Man brauche nur einen Raum, Musik und jemanden, der wie er zum Tanzen einlädt. Auch die Organisatoren des Tanznachmittags in Kleve würden gerne mehr Angebote umsetzen – wie so oft fehlt es aber an Ehrenamtlichen.

Wenig Aufwand, großer Nutzen 

In der Komischen Oper in Berlin wird im Kreis Boogie Woogie getanzt. Die Gruppe besteht auch hier aus Demenzbetroffenen und ihren Begleitern. Sie kommen jede Woche zu Resonare, dem Musikprojekt für Menschen mit Demenz und deren Angehörige. Projektkoordinatorin Anouk Kopps leitet die Gruppe.
„Im Laufe der Gruppen merkt man, wie die Musik und das Zusammensein und das Tanzen und sich bewegen, irgendwie einfach guttut und die Menschen wacher werden, die Augen lebendiger werden und irgendwie leuchtender und auf einmal Erinnerungen hochkommen oder so kleine Wortfetzen oder kleine Sätze, die dann irgendwie kommen.“
Das Projekt gibt es seit 2019, mittlerweile sind es fast 50 Paare, die aufgeteilt in drei Gruppen einmal in der Woche zum Singen und Tanzen zusammenkommen.
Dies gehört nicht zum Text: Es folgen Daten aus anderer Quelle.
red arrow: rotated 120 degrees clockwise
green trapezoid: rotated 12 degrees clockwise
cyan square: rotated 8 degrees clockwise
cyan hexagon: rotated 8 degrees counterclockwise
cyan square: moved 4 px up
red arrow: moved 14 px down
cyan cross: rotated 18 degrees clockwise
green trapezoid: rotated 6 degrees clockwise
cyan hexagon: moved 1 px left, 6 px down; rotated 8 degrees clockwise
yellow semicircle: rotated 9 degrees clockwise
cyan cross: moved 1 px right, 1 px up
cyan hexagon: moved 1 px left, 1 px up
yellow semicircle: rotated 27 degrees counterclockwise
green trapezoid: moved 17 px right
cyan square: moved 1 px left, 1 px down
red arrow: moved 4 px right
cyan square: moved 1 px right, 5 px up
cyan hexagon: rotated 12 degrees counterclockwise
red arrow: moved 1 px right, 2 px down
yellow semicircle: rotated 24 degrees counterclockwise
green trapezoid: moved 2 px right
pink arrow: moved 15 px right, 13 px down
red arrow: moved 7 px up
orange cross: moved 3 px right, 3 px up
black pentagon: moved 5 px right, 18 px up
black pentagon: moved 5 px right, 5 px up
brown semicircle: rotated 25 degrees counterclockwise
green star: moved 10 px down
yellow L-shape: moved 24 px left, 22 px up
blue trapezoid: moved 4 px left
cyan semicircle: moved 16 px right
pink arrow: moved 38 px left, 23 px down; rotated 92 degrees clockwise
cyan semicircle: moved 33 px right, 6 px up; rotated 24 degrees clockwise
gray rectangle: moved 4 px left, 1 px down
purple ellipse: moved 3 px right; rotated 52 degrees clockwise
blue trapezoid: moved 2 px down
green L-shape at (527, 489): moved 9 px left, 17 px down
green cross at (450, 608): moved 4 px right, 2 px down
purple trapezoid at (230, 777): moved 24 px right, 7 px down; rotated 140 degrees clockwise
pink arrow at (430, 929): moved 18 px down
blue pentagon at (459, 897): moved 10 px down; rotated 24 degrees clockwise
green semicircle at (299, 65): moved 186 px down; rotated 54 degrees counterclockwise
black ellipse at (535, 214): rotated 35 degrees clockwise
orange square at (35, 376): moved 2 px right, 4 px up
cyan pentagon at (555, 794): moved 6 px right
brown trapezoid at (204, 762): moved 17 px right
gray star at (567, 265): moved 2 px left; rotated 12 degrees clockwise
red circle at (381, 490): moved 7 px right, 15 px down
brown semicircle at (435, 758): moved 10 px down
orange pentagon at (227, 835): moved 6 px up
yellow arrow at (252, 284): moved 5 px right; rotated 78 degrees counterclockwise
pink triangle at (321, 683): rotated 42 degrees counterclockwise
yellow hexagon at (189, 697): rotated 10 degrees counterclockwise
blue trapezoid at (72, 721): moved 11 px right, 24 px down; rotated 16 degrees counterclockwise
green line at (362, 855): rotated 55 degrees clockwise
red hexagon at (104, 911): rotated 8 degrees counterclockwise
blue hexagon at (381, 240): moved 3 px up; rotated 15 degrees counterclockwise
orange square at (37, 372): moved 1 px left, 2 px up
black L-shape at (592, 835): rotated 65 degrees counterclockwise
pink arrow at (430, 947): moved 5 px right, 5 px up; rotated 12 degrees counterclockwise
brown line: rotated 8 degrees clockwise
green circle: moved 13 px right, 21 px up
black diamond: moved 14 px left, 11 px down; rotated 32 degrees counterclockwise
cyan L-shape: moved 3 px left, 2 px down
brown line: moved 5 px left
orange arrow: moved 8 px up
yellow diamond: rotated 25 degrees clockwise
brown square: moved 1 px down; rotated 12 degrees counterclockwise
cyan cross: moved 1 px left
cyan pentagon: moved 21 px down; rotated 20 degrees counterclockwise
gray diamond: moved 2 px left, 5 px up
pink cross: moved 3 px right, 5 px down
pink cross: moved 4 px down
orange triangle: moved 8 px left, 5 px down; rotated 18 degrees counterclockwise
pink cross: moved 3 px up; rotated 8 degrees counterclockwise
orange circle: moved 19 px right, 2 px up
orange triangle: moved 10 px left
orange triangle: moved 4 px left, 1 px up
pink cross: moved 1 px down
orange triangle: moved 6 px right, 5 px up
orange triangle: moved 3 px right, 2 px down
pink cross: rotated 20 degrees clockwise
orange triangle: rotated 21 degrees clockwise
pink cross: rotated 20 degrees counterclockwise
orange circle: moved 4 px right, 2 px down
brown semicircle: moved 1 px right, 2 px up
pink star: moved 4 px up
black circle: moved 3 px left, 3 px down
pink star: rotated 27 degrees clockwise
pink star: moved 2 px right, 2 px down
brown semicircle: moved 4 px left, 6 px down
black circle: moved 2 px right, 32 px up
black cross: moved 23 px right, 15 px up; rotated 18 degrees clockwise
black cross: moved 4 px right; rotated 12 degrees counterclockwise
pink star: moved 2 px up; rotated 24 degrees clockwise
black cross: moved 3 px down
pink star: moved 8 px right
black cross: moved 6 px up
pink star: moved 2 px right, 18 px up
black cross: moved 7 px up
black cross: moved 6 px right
Erkrankung tritt in den Hintergrund

Ein Paar ist Christine mit ihrer an Demenz erkrankten Mutter Christine. Sie findet die Resonare-Gruppe ganz wunderbar: „Eine wunderschöne Sache. Vor allen Dingen ist aber nicht schlimm, wenn man mal nicht so gut drauf ist, dann wird man aufgefangen. Und das ist wirklich wohltuend. Ja, alle sind ganz lieb.“ Ihre Tochter ergänzt: „Ich finde immer schön, wenn man in die strahlenden Augen der anderen schaut, die auch Spaß dran haben. Und dann ist eben auch alles irgendwie verflogen, dann ist wurscht, was im Kopf ist oder nicht ist, sondern wir bewegen uns und haben einfach Freude“.
Die Stunde wird am Klavier begleitet, die dicke Liedermappe enthält Kinderlieder, Oldies und Schlager. Zu vielen Liedern werden Bewegungen gemacht. Auch wenn manche Teilnehmer schwere demenzielle Einschränkungen haben, nach einiger Zeit spiegeln sie die Bewegungen, kommen für kurze Momente in der Gruppe an. Teilnehmer Eberhard springt immer wieder auf, um leidenschaftlich zu dirigieren.
„Hmm, ja, da habe ich gedacht, wunderbar. Wunderbar! Und das ist richtig gewesen, also das macht er auch sehr gut“, erklärt seine Ehefrau Claudia. „Ja, wenn Musik ist, dann kommt er so in Bewegungslaune. Er hat ja auch gern früher getanzt.“
Resonare wird von der Manfred Strohscheer Stiftung gefördert und wissenschaftlich von der Berliner Charité begleitet. Für die teilnehmenden Paare sind die Stunden kostenlos und ein fester Wochenbestandteil, der auch nachhaltig im Gedächtnis bleibt, bestätigen die Angehörigen. Man nehme Fröhlichkeit mit nach Hause.